I need help with showing that
$NeverHalt_{TM} = \{\langle M\rangle|M\text{ is a TM which runs forever on every input $w$}\}$
is undecidable by giving an explicit mapping reduction.
To show that a language reduces to any other language we must show that yes-instances are mapped to yes-instances and no-instances are mapped to no instances. We need to find a TM whose language will "help" us solve $NeverHalt_{TM}$, given $\langle M\rangle$.
I am not really sure where to go from here or in general how to proceed with undecidability problems. Thanks for the help!

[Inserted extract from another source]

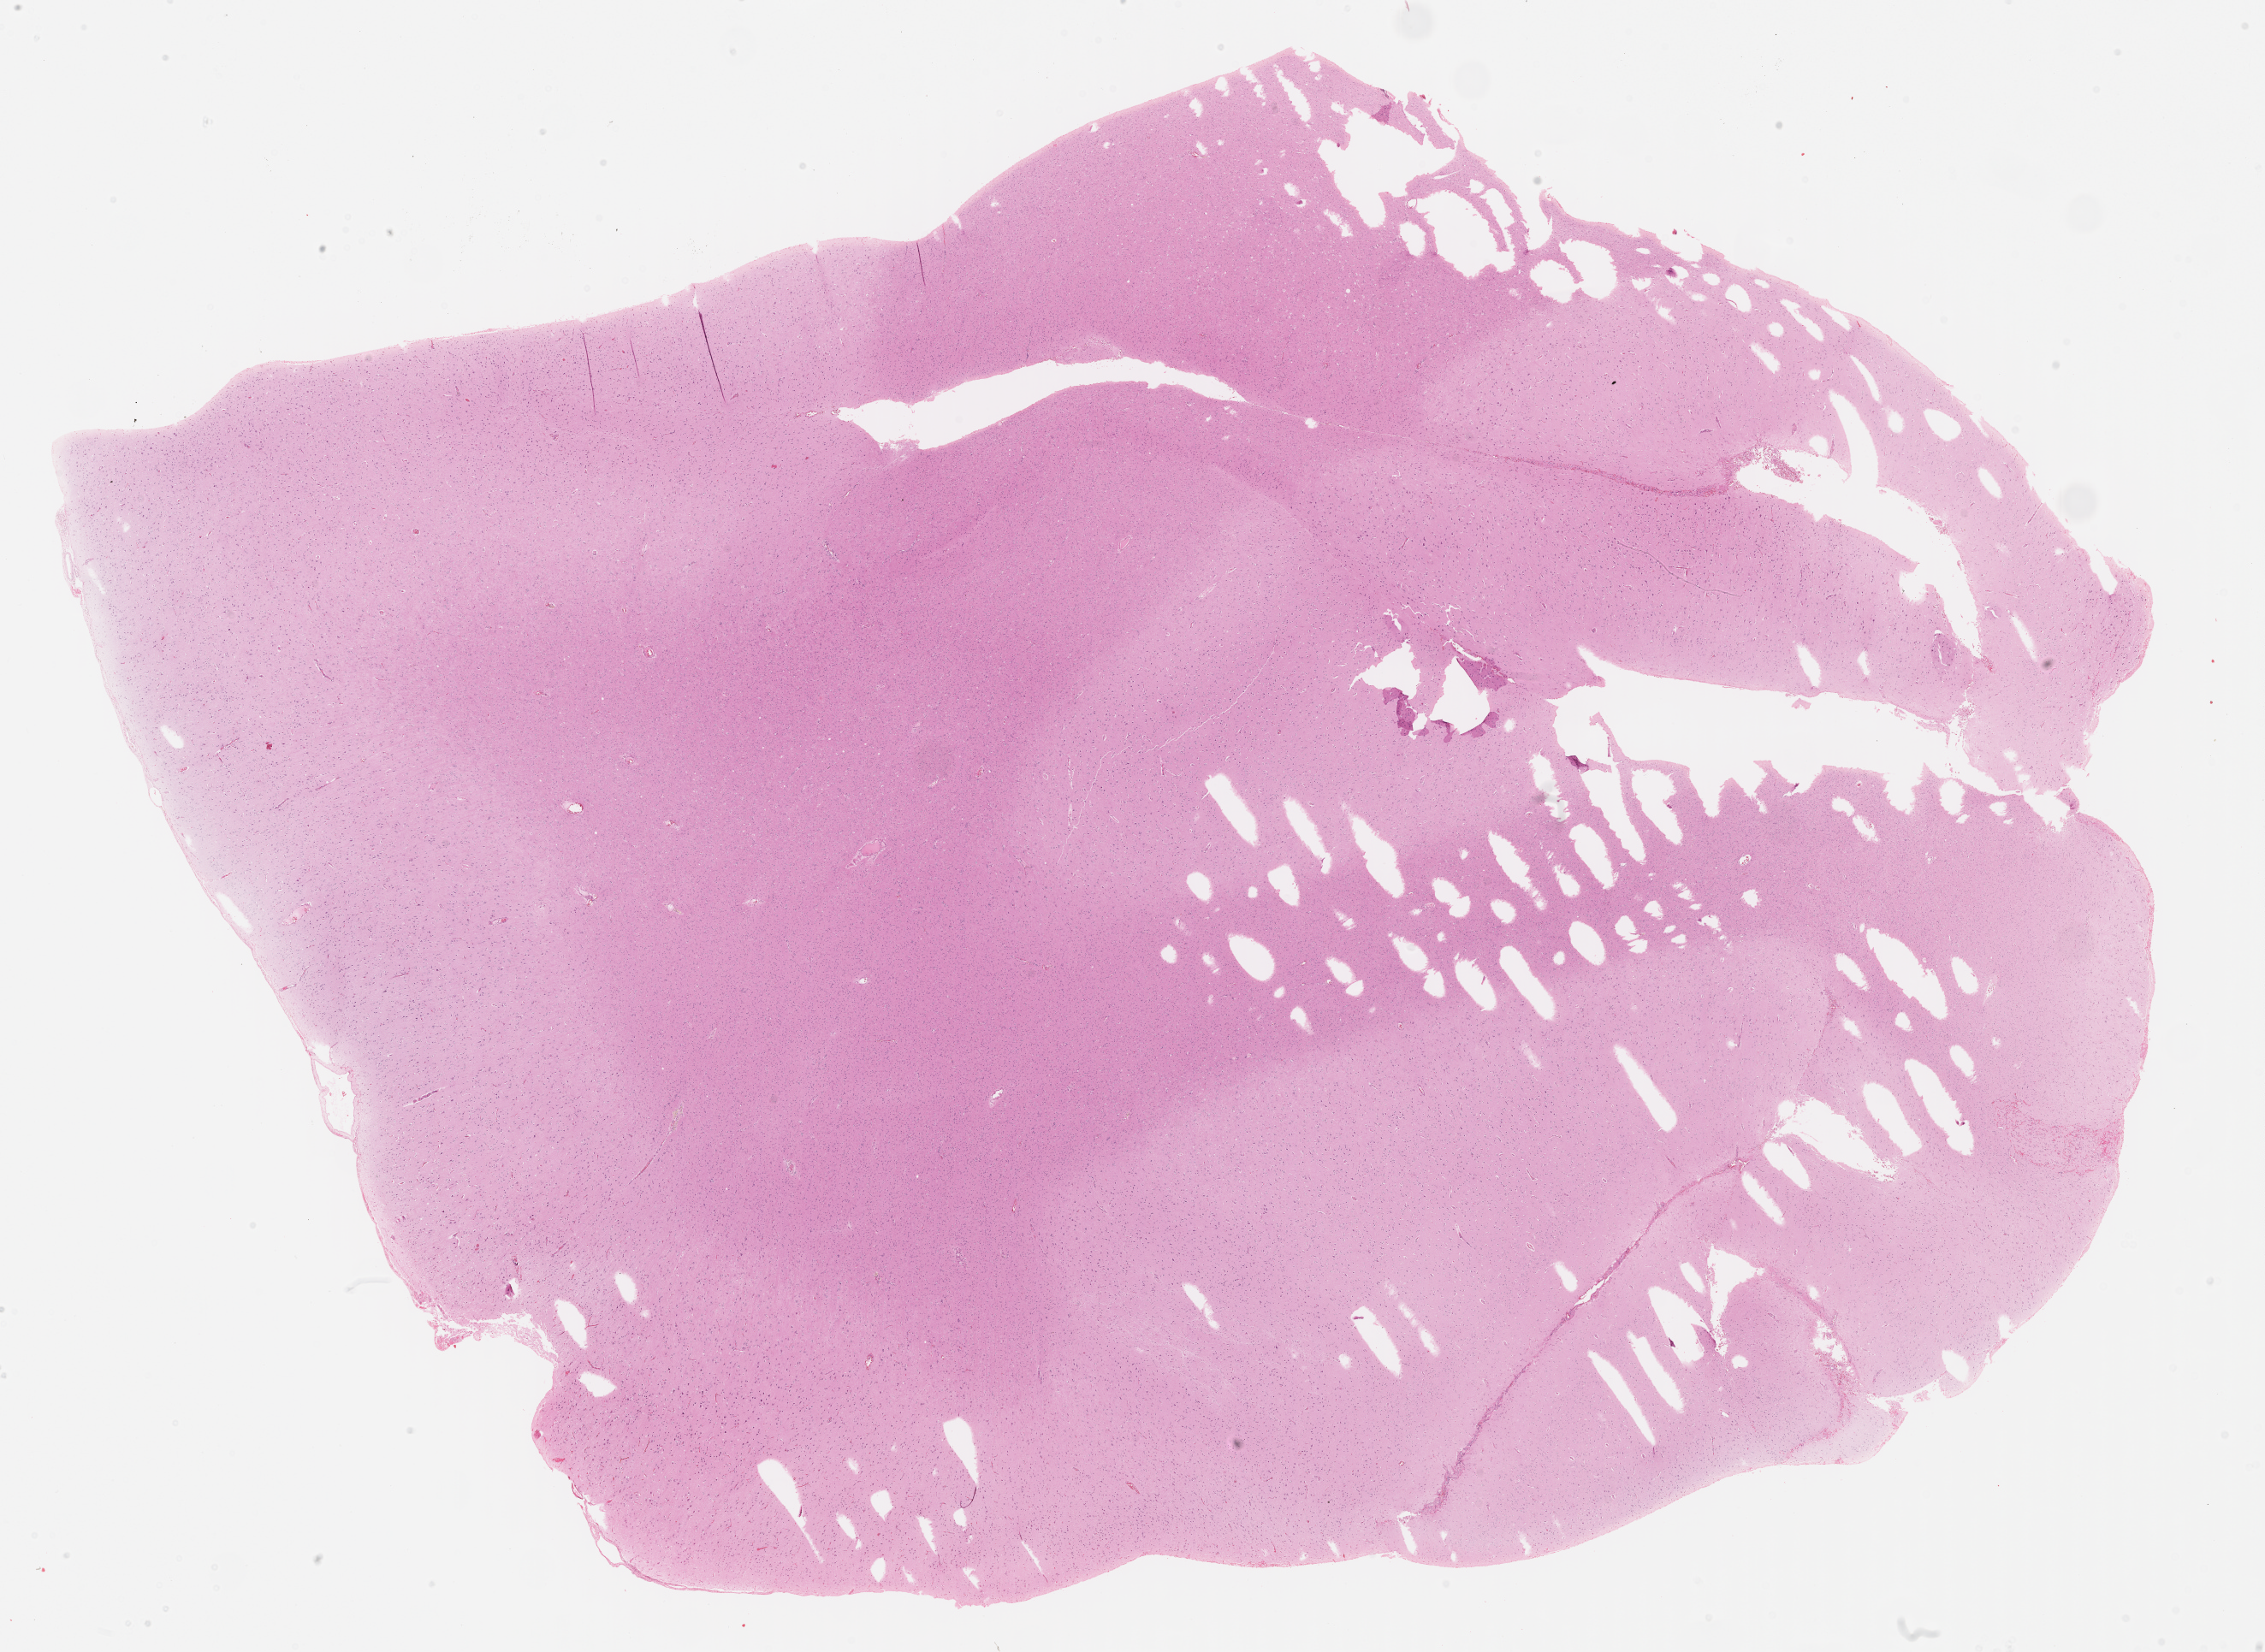
Hematoxylin and eosin (H&E) stained whole-slide image, a low-resolution overview of the entire scanned area, about 21.3 x 15.6 mm (acquisition: 40x scan). FFPE section. Brain, primary tumour sample. Male patient; age at initial diagnosis 40 years. Histologic grade: G2 (moderately differentiated).
Pathologic diagnosis: Oligodendroglioma, NOS (cerebrum). Laterality: right.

EDIT: I am reading Sipser's Theory of Computation book and the only real "strategy" is to reduce from $A_{TM}$. Perhaps he recommends this because it is a simple language, but it hampers creativity in the sense that my idea is always to reduce from $A_{TM}$ which is not always ideal.
Assuming we know that the standard (diagonal) halting problem $H$ (and thus its complement $\overline{H}$) is undecidable:
Given the index $\langle M \rangle$, let $M^\prime$ be the machine which ignores its input and runs $M$ on input $\langle M \rangle$. Then $f$ given by $f(\langle M \rangle) = \langle M^\prime\rangle$ is computable, one-to-one, and $\langle M \rangle \in \overline{H}$ if and only if $f(\langle M \rangle) \in \text{NeverHalt}_{TM}$, thus showing that the undecidable $\overline{H}$ is $1$-reducible to $\text{NeverHalt}_{TM}$.
Note that we can't reduce $H$ to $\text{NeverHalt}_{TM}$ in this way as $\text{NeverHalt}_{TM}$ is co-c.e. (by dovetailing) and $H$ is c.e. but not computable.